Because she announced the song as Penus as opposed to Venus because she pronounces her V’s as P’s.

                                                                    Lupe Bayonia

Oh my God! This is awful.

                                                                      Maria Bayonia

Maria begins to sing.

                                   Hey Penus, Oh Penus, Penus if jew will

                                   Please send a boy for me to thrill

                                   A boy who wants my kisses and my arms

                                   A boy with all the charms of jew

                                   Penus make him fair, I love a boy with sunlight in his hair

                                   And take the brightest stars up in the skies,

                                   And place them in his eyes for me.

                                   Penus goddess of love that jew are,

                                   Surely the things that I ask, Can’t be too great a task.

                                   Penus if jew do, I promise that I always will be true,

                                   I’ll give him all the love I have to give, as long as we both shall live.

                                   Penus goddess of love that jew are,

                                   Surely the things that I ask, Can’t be too great a task.

                                  Penus if jew do, I promise that I always will be true,

                                  I’ll give him all the love I have to give, as long as we both shall live.

                                  Hey Penus, Oh Penus, Make my wish come true.

(With most of the audience in unbridled hysteria laughing, and some of the audience just stunned, Maria is confused and her feelings hurt, and at the end of the song, she runs off the stage and into the ladies room, with Lupe in close pursuit.

(Barry Feldman walks up on stage and whispers to the DJ. The DJ hands the mike over to Barry)

                                                                       Barry Feldman

Listen up; I have just withdrawn from the competition for several reasons. Firstly, and most important, Maria Bayonia has a professional trained voice, and is obviously the best karaoke singer here tonight. I’m just someone who sings in the shower, and cars, (when I think no one is listening). Secondly, it’s not fair to penalize Maria because of her heritage, as she can’t discern certain letters and sounds Like V’s and P’s. While it makes for sophomoric humor, and I have to admit, I laughed along with the rest of you. We need to rise above this, and award Maria the first prize trip to Puerto Rico. It’s the right thing to do and she deserves it.

(DJ. Thanks’ Barry. With that said, let’s get around to awarding the first place prize, to Maria Bayonia. Come on up to the stage and pick up your first place award the seven day vacation to San Juan, Puerto Rico and round trip air fare on American Airlines.

                                                                            Maria Bayonia

(With a fair amount of coaxing from Lupe, the ladies room door opens and Maria and Lupe emerge and head for the stage. Wiping the tears from her eyes;)

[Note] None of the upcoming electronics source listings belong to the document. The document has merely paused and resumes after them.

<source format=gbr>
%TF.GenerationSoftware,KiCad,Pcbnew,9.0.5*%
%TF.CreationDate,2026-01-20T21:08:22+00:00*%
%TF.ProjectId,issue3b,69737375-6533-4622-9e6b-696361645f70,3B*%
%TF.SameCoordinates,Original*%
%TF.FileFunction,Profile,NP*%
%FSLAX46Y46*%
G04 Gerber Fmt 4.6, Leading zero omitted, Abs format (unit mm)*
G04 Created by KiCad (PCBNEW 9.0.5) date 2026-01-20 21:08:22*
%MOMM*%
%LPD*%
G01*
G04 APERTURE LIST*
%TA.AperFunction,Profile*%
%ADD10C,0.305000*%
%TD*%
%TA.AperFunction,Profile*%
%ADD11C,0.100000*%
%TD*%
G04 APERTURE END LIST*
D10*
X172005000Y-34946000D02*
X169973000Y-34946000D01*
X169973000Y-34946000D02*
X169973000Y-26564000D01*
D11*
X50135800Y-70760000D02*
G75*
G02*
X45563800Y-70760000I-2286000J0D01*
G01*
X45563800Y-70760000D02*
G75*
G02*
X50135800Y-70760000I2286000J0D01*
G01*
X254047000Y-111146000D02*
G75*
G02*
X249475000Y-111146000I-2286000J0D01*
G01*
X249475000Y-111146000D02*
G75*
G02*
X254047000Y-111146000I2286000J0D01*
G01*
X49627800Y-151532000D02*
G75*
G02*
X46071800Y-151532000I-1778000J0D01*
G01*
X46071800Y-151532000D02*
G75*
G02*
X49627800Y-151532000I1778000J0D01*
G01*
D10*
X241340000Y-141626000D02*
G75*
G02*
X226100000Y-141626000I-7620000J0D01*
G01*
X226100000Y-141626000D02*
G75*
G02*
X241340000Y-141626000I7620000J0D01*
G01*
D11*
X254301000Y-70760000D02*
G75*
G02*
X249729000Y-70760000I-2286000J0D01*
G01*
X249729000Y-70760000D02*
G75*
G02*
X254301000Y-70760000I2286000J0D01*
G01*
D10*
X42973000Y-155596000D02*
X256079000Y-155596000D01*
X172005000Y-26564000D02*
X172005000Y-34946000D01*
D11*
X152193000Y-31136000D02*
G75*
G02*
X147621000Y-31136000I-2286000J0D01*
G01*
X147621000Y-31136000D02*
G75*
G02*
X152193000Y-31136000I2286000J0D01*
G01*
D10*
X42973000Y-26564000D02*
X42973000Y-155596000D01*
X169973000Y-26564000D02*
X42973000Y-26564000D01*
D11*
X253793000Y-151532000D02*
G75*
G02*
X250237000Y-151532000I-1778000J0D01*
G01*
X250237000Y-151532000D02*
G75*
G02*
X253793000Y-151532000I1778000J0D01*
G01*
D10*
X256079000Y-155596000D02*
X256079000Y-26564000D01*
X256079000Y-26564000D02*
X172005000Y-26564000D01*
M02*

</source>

I want to thank all of jew for jour support and understanding, especially for my mispronunciation of my V’s, that sound like P’s. I’m so embarrassed. Barry, what can I say; thank jew so much for what jew did this evening. This trip for Lupe and I means so much to us. We certainly could not afford to go if we had to pay for it. Jou’re a gracious yentelman and I’d like everyone to give jew a round of applause. Please come back up here on stage.

(As Barry reaches the stage, Maria gives him a warm hug and a kiss on the lips. While still kissing, the scene freezes and the curtain comes down ending Act 2, Scene 2).